A man piloted a rowboat along the river from right to left (north to south). Its edges were limned with a roaring fire and another person — a woman, it seemed — sat still inside. "[A] boat on fire is probably one of the worst things in the world," Whitman tells Waltemath. Still burning, it returned later, heading in the opposite direction, a mirror image, a repetition undermining any traditional sense of narrative progression. Repeated, it seemed caught in a moment of perpetual destruction, a representation of terror. This doubling recurred throughout the piece. A white horse appeared twice carrying a young woman, once with her upright, the other time with her on her back, her eyes closed. Two screens made from white fabric served as a backdrop for video footage, close-ups of eyes and mouths that recalled Marilyn Minter.

The formal aspects of Whitman's work were filled with doubles as well: the two scheduled performances (Saturday and Sunday) and the two locations, Montclair and Beacon.
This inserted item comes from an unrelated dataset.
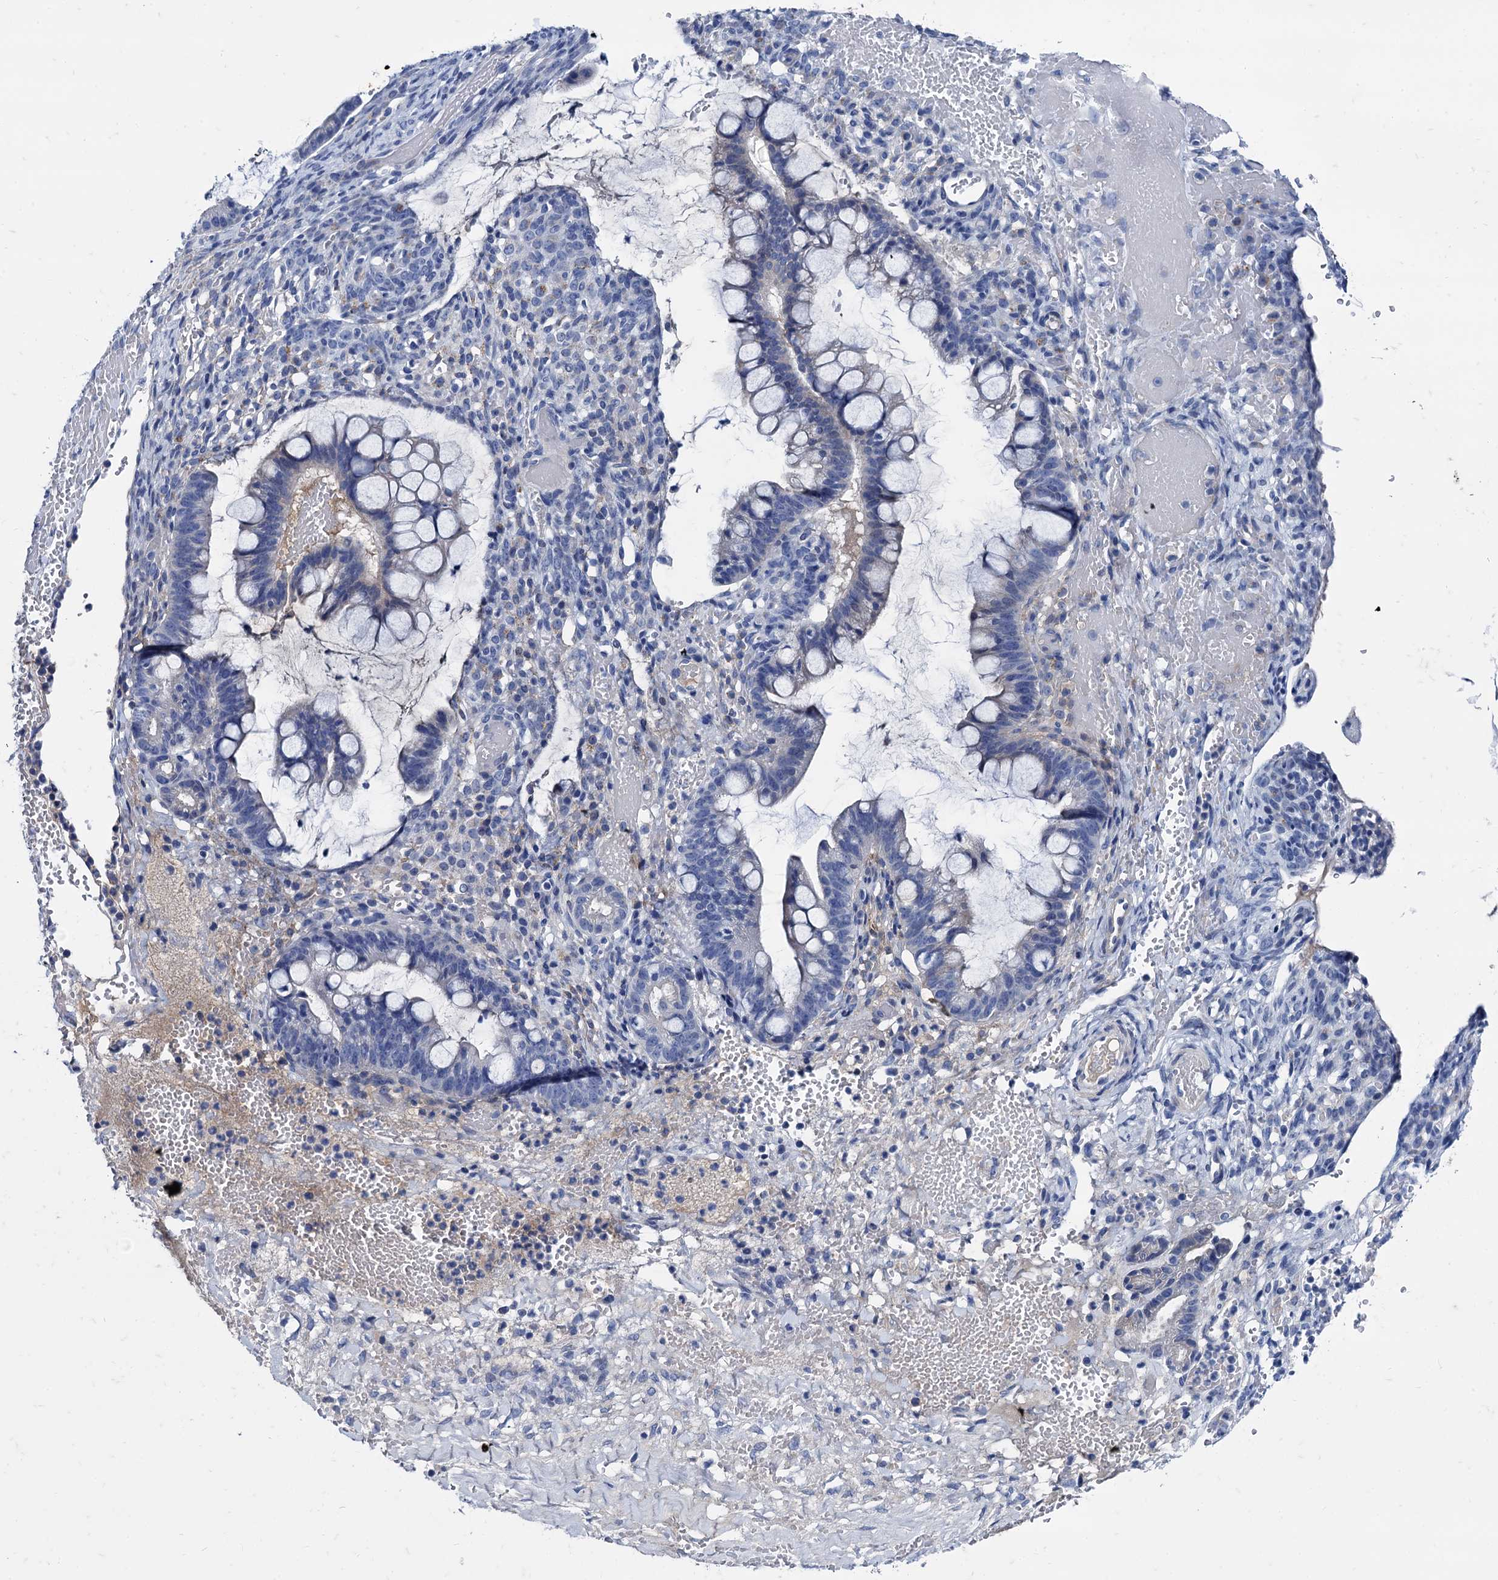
{"staining": {"intensity": "weak", "quantity": "<25%", "location": "cytoplasmic/membranous"}, "tissue": "ovarian cancer", "cell_type": "Tumor cells", "image_type": "cancer", "snomed": [{"axis": "morphology", "description": "Cystadenocarcinoma, mucinous, NOS"}, {"axis": "topography", "description": "Ovary"}], "caption": "The photomicrograph demonstrates no significant staining in tumor cells of ovarian cancer.", "gene": "TMEM72", "patient": {"sex": "female", "age": 73}}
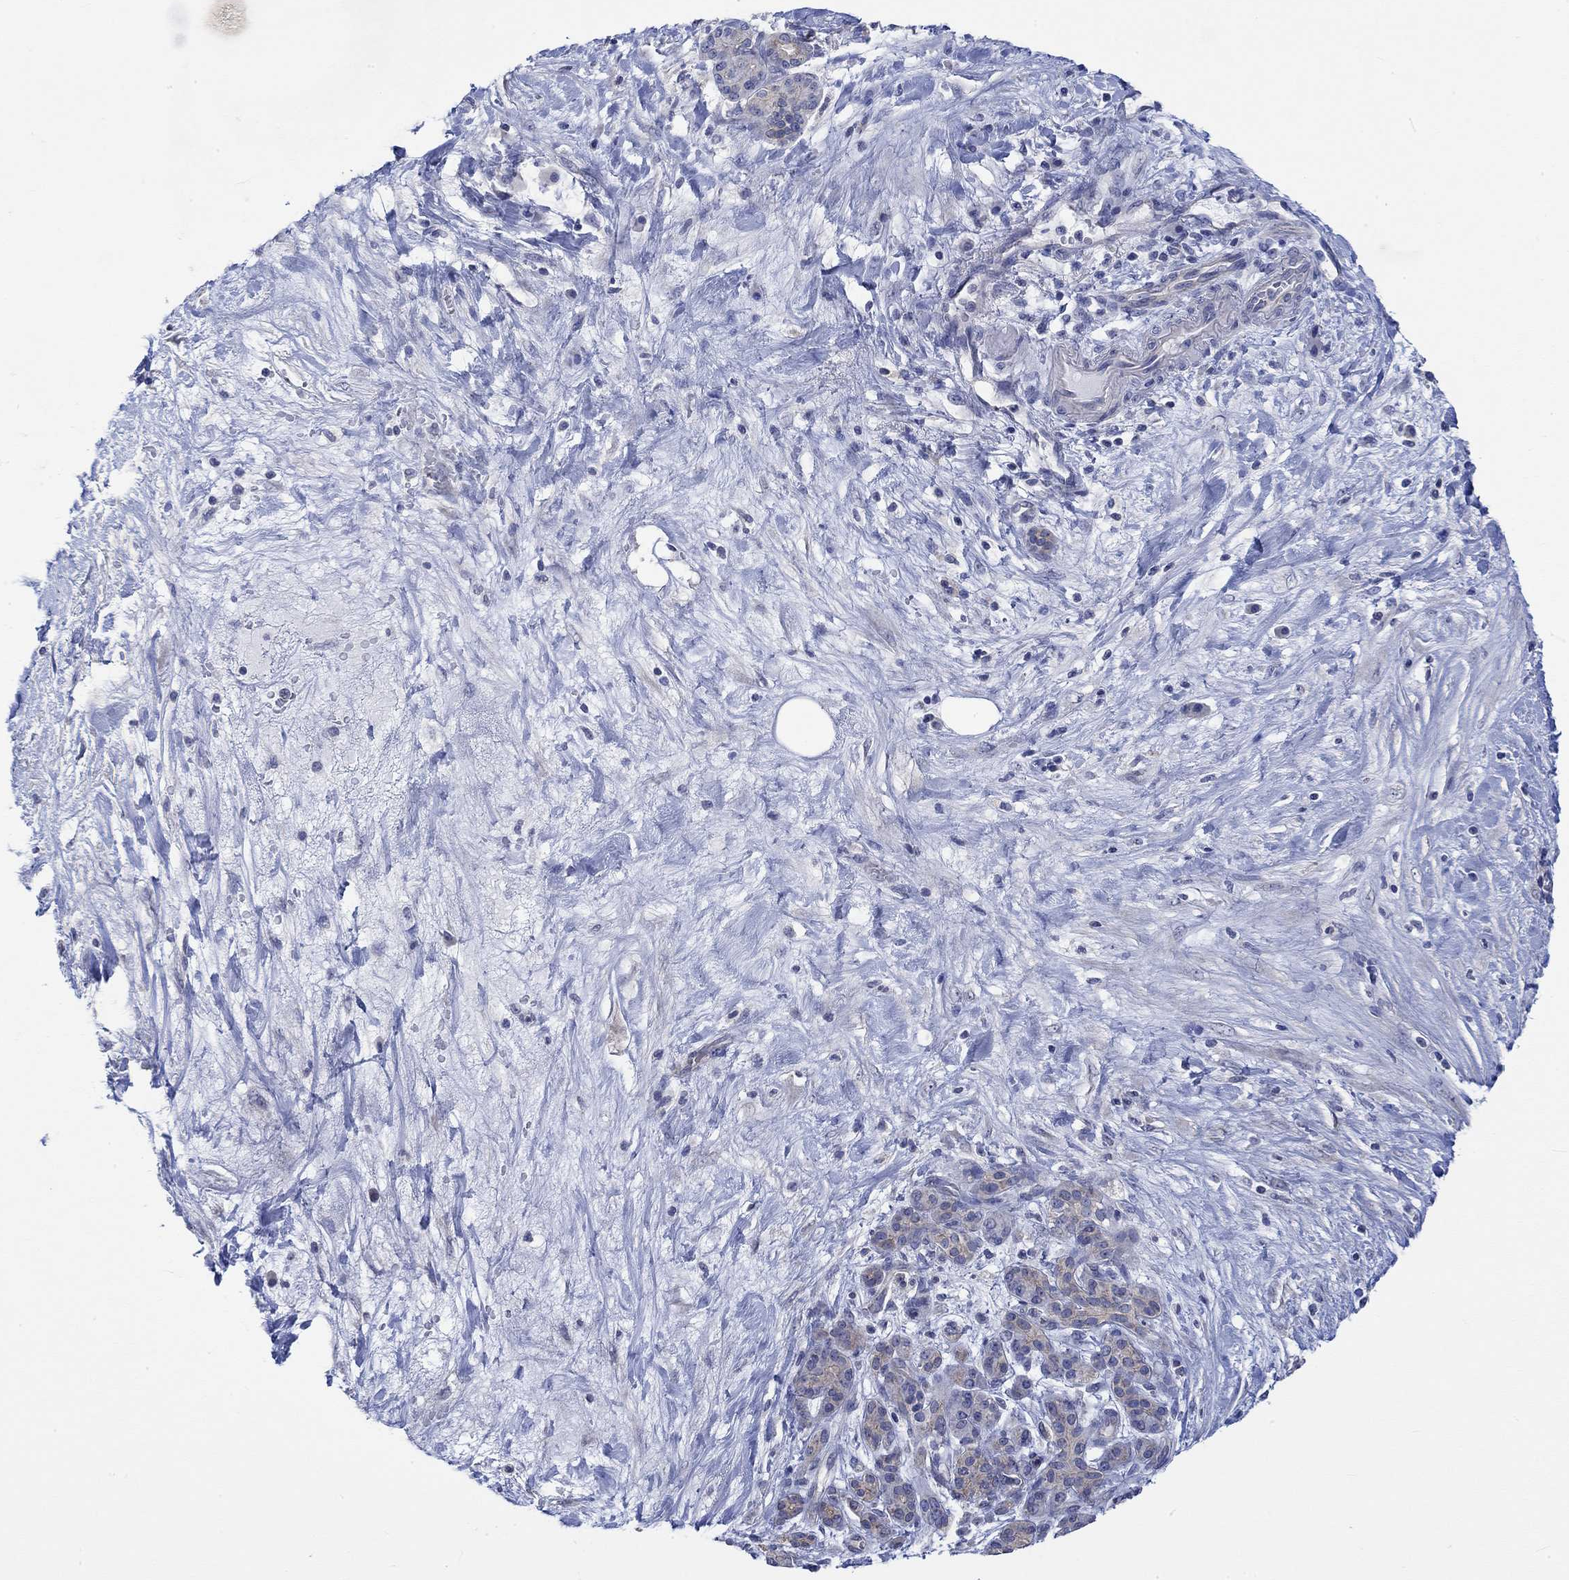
{"staining": {"intensity": "weak", "quantity": ">75%", "location": "cytoplasmic/membranous"}, "tissue": "pancreatic cancer", "cell_type": "Tumor cells", "image_type": "cancer", "snomed": [{"axis": "morphology", "description": "Adenocarcinoma, NOS"}, {"axis": "topography", "description": "Pancreas"}], "caption": "IHC of human pancreatic adenocarcinoma reveals low levels of weak cytoplasmic/membranous expression in approximately >75% of tumor cells.", "gene": "AGRP", "patient": {"sex": "male", "age": 44}}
Segments of the Montclair performance were beamed into the Beacon show onto the side of a horse trailer. We watched as white–clothed performers brought a brown mound on stage in the video. In front of us, our performers did the same. Both of the strange brown constructions spewed paint in a rainbow of colors, gushing down the sides like lava flowing from a volcano. The video footage was grainy and occasionally halting, the interruptions making the images seem more live, more real, underscoring our partial view and perhaps even carrying political connotations. "It has that look of cell phone reports that we are getting from these war zones," Whitman says to Waltemath, perfectly accurately, of the film stream.

The footage from Montclair was sparse and often closely cropped. We could not see the audience there or hear the sounds they were hearing, and one wondered what they were seeing of us, and our performance, on the video that they were receiving from our end. Could they see or hear the Metro-North trains shooting by behind us? Did they know that rain was beginning to fall up north? This devoutly non-programmatic pitch of Passport — with the mysteries that surround its content and form — sharply departs from the straightforward, rule–based structures of today's most popular performance works. Like our times, Whitman's work was instead provisional and fractured, literally — and generously — dispersed.